**WHAT YOU HAVE TO DO:** From the entries below, retype only the lines from the one with "performance athletes, focusing" through the one with "Verify directly.", exactly as written.

(MATERIAL FOR THE TASK Opens)

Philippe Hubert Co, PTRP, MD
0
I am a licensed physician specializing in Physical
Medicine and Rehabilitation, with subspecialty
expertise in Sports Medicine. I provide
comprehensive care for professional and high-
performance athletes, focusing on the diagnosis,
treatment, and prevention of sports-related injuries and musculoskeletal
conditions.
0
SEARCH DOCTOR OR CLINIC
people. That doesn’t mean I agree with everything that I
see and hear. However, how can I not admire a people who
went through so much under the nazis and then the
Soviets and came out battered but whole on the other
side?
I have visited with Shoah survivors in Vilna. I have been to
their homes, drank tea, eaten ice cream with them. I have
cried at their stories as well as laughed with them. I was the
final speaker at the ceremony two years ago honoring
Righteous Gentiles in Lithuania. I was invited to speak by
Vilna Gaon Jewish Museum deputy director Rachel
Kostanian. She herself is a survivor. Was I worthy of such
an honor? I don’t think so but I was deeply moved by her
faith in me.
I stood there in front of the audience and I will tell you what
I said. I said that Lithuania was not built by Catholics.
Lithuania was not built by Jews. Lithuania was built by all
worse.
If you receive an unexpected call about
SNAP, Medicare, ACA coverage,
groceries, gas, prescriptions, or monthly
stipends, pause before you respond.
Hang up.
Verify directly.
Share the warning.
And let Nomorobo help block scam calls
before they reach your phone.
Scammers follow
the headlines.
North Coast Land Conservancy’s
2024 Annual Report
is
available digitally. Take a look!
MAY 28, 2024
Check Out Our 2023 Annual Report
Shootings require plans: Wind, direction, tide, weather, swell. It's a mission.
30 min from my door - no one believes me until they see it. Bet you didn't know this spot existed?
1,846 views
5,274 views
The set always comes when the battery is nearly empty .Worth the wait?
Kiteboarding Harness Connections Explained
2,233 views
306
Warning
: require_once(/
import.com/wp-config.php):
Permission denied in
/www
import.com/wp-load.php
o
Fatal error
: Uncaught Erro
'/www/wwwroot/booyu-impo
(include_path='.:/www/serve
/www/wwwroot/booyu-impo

(MATERIAL FOR THE TASK Closes)

**ANSWER FOR THIS EXERCISE:**
performance athletes, focusing on the diagnosis,
treatment, and prevention of sports-related injuries and musculoskeletal
conditions.
0
SEARCH DOCTOR OR CLINIC
people. That doesn’t mean I agree with everything that I
see and hear. However, how can I not admire a people who
went through so much under the nazis and then the
Soviets and came out battered but whole on the other
side?
I have visited with Shoah survivors in Vilna. I have been to
their homes, drank tea, eaten ice cream with them. I have
cried at their stories as well as laughed with them. I was the
final speaker at the ceremony two years ago honoring
Righteous Gentiles in Lithuania. I was invited to speak by
Vilna Gaon Jewish Museum deputy director Rachel
Kostanian. She herself is a survivor. Was I worthy of such
an honor? I don’t think so but I was deeply moved by her
faith in me.
I stood there in front of the audience and I will tell you what
I said. I said that Lithuania was not built by Catholics.
Lithuania was not built by Jews. Lithuania was built by all
worse.
If you receive an unexpected call about
SNAP, Medicare, ACA coverage,
groceries, gas, prescriptions, or monthly
stipends, pause before you respond.
Hang up.
Verify directly.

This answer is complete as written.